Waktu itu bulan Ramadhan. Waktu itu aku suka nonton tayangan TV RCTI, karena tiap malam menayangkan shalat tarawih di Mekkah, Masjidil Haram. Entah mengapa, kenapa, aku pun tak tahu sebabnya, kelopak mata mengalir air, begitu ‘ku melihat Rumah Tuhan ku. Bertambah menit, bertambah deras. Aku menangis dan terus menangis. Tiap malam itu terjadi, bila aku menonton tayangan tsb.
Hari kemenangan pun tiba, Hari Raya Idul Fitri.
Ka’bah, Rumah Tuhan ku terus terbayang tanpa dibayangkan. Ku usik bayangan itu, justru semakin nampak jelas di mata. Jelas sekali. Hari demi hari, minggu demi minggu, aku diselimuti kebingungan. Betul-betul bingung tidak mengerti. Sampai-sampai hati berkata “apa aku ini sudah gila?”. “Apakah aku telah gila dengan Rumah Tuhan ku?”. “Apakah aku telah gila dengan kasih sayang Tuhan ku?”. “Apakah aku telah gila dengan sosok Tuhan ku”. “Apakah aku telah gila dengan gapaian Tangan-Tuhan ku”. “Apakah aku telah gila dengan Dekapan Tuhan ku”. Kerinduan memuncak. Aku tak berdaya dan tak punya kuasa bagaimana cara memanggil Tuhan ku. Aku menggila penuh kerinduan.
Hari kemenangan kedua pun tiba, Hari Raya Haji.
Kegilaan ku semakin menjadi-jadi. Aku rindu, rinduuuuu sekali. Rindu tiada tara dekapan Tuhan ku. Tapi aku tak berdaya, pasrah. Betul-betul pasrah, karena ketidak-mengertian mengapa ini bisa terjadi. Aku terus tenggelam dalam kerinduan yang dalam bersiram air mata.
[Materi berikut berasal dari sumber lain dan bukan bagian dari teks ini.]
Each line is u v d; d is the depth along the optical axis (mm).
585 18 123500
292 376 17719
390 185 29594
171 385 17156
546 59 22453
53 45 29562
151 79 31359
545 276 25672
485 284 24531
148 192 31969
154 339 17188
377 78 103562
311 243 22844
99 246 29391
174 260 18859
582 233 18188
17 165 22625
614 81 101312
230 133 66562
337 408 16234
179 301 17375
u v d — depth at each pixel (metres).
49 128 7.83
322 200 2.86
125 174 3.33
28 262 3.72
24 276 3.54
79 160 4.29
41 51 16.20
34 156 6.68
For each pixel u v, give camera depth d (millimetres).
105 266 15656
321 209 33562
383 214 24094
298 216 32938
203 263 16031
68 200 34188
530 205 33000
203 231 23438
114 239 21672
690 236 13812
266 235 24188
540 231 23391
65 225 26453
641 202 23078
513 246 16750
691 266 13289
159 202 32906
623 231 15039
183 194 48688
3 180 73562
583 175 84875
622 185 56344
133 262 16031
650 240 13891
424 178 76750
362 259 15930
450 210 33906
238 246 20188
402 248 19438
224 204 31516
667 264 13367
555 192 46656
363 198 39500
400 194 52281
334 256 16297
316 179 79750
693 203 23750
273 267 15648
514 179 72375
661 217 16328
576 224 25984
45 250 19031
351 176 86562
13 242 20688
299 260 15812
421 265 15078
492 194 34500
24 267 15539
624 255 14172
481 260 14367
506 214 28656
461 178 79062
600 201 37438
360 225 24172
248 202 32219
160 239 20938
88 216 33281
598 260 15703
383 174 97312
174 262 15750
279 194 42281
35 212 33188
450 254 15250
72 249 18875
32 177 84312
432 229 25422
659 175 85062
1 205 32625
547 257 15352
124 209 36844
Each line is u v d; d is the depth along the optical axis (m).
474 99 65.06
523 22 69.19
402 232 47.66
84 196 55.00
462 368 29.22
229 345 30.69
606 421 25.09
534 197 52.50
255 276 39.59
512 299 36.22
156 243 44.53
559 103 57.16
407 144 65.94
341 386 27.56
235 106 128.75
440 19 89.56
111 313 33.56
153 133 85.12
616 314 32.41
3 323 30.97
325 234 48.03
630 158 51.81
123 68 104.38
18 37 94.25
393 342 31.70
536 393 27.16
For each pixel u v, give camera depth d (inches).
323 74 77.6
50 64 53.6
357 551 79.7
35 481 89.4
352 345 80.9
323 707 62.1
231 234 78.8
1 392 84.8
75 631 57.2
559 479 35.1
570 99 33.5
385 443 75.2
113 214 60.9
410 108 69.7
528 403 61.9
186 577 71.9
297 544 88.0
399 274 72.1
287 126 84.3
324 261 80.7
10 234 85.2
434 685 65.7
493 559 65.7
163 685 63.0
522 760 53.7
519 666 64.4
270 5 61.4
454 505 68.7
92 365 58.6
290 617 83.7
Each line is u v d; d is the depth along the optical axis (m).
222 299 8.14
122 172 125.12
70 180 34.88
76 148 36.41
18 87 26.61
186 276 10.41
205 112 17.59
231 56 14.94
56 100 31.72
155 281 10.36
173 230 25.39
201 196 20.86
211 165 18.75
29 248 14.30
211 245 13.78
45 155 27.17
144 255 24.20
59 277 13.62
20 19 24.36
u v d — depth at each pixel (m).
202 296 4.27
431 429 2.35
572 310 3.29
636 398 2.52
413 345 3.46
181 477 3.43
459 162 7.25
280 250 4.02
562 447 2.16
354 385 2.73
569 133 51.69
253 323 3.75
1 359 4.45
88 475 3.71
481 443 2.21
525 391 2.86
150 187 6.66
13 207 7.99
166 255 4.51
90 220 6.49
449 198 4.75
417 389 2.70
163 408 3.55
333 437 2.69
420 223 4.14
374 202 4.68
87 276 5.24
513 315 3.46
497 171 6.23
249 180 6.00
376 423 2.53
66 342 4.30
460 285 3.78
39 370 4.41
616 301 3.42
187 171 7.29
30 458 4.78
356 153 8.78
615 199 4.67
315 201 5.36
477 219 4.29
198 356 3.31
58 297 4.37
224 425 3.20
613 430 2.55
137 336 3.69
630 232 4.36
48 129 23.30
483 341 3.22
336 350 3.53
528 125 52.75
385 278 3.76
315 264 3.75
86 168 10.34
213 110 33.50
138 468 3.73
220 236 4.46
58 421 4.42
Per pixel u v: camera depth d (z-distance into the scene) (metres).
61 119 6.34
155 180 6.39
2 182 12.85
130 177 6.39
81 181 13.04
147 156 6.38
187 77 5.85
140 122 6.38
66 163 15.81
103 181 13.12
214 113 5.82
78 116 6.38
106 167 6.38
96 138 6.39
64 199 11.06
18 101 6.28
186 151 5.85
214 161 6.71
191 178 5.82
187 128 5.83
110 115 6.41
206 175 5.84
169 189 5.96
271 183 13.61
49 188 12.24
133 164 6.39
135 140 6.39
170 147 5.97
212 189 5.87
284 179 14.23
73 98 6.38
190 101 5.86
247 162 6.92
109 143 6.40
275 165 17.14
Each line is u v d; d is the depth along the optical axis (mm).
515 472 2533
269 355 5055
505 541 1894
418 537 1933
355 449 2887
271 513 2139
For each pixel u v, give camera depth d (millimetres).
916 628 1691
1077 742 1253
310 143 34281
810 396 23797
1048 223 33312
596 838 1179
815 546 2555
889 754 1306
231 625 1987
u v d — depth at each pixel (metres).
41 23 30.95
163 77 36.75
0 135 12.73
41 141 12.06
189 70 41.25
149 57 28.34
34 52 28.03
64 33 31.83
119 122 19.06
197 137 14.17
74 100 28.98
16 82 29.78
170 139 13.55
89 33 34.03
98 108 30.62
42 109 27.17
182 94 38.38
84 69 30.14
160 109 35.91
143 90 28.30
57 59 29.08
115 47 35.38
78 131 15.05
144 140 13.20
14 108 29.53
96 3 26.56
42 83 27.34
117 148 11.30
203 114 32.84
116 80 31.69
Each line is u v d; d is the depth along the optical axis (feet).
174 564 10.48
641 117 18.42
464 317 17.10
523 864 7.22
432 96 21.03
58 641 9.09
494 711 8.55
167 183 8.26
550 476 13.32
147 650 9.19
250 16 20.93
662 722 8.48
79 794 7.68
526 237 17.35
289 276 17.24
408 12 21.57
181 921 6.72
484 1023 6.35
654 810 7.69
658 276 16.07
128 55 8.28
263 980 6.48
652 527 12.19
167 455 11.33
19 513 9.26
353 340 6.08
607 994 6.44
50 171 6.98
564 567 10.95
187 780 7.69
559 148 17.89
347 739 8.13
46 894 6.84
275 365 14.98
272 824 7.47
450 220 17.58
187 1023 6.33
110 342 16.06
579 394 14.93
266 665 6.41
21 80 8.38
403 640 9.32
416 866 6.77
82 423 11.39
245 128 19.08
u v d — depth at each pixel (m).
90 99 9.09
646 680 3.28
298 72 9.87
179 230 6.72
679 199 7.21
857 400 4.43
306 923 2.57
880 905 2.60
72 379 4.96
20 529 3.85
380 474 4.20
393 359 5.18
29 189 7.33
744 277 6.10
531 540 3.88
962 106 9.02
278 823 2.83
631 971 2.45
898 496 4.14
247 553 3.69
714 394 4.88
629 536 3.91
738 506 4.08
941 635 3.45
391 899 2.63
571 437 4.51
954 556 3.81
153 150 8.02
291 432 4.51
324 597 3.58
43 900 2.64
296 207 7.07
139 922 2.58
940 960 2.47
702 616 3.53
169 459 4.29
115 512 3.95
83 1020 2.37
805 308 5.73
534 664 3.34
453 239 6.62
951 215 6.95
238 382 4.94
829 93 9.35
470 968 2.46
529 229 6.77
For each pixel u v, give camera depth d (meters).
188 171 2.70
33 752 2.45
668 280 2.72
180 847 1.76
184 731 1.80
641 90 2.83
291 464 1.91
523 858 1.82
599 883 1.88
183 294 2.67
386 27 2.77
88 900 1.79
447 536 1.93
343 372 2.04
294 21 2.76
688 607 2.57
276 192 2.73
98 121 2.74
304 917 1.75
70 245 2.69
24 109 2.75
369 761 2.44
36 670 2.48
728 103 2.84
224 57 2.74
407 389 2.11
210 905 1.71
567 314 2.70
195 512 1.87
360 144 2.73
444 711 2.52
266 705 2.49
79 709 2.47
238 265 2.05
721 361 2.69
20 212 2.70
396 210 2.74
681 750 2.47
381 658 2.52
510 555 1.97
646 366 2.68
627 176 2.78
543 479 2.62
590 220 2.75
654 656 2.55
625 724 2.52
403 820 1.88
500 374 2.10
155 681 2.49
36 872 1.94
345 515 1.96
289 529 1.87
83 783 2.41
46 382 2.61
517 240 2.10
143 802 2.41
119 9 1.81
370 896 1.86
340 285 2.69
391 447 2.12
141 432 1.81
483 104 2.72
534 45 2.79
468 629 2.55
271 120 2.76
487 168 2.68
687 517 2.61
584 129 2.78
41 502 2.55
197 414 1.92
Kebetulan malam itu aku duduk sendiri di teras depan rumahku. Malam kapan aku sudah lupa, yang ku ingat 1 minggu setelah lebaran Haji. Ku pandang langit. Ku terobos langit tanpa batas. Aku diam ….., yang ku ingat “hanya TUHAN ku”. Di tengah keheningan malam yang semakin larut, ku dengar suara yang tak jelas dan tak ku mengerti. Aku diam. Entah berapa lama ‘ku dengar suara itu. Setelah beberapa saat, suara itu menjadi jelas. Jelas sekali. Entah siapa, apakah dari kata hatiku yang paling dalam atau dari Tuhan ku. “Kupiah” (bahasa Banjar, maksudnya kopiah). Langsung hatiku berkata “kupiah haji”. Tapi suara itu muncul lagi “hirang” (bahasa Banjar, maksudnya hitam). Aku diam, bingung apa yang dimaksud. “Kupiah haji hirang”. Aku tersentak, “itukah maksudnya”.
Ku cari kopiah haji berwarna hitam. Dua hari ku cari di pasar Martapura (Kab. Banjar, Kalimantan Selatan). Ada ketemu, tapi hati berkata “lain”. Ketemu lagi kopiah haji berwarna hitam, hatiku berkata “lain”. Aku sempat kebingunan, kopiah berwarna hitam bagaimana yang dimaksud. Akhirnya ku putuskan untuk mencari pembuat kopiah di pasar Martapura. Setelah tanya sana-sini, akhirnya atas bantuan bapa penjual kopiah, saya dapat petunjuk lokasi pembuat kopiah. Letaknya sekitar Madrasah Darusalam di Martapura. Tanya sana-sini, masuk gang, akhirnya sampai ke rumah dimaksud. Bapaknya sudah berumur dan memang usaha beliau membuat kopiah. Setelah dijelaskan apa yang saya maksud, langsung saya minta buatkan 3 buah kopiah. Dua kopiah untuk anak saya. N73-20090515
Sekitar 1 minggu kopiah tsb selesai. Saya pakai kopiah itu, hatiku damai. Alhamdulillah. Tuhan Maha Besar dengan Segala Kuasa Nya Tanpa Batas. Amin.
Salam,
A2Karim
*) kejadian ini sekitar tahun 2003 (Tuhan, maafkan aku bila ini keliru).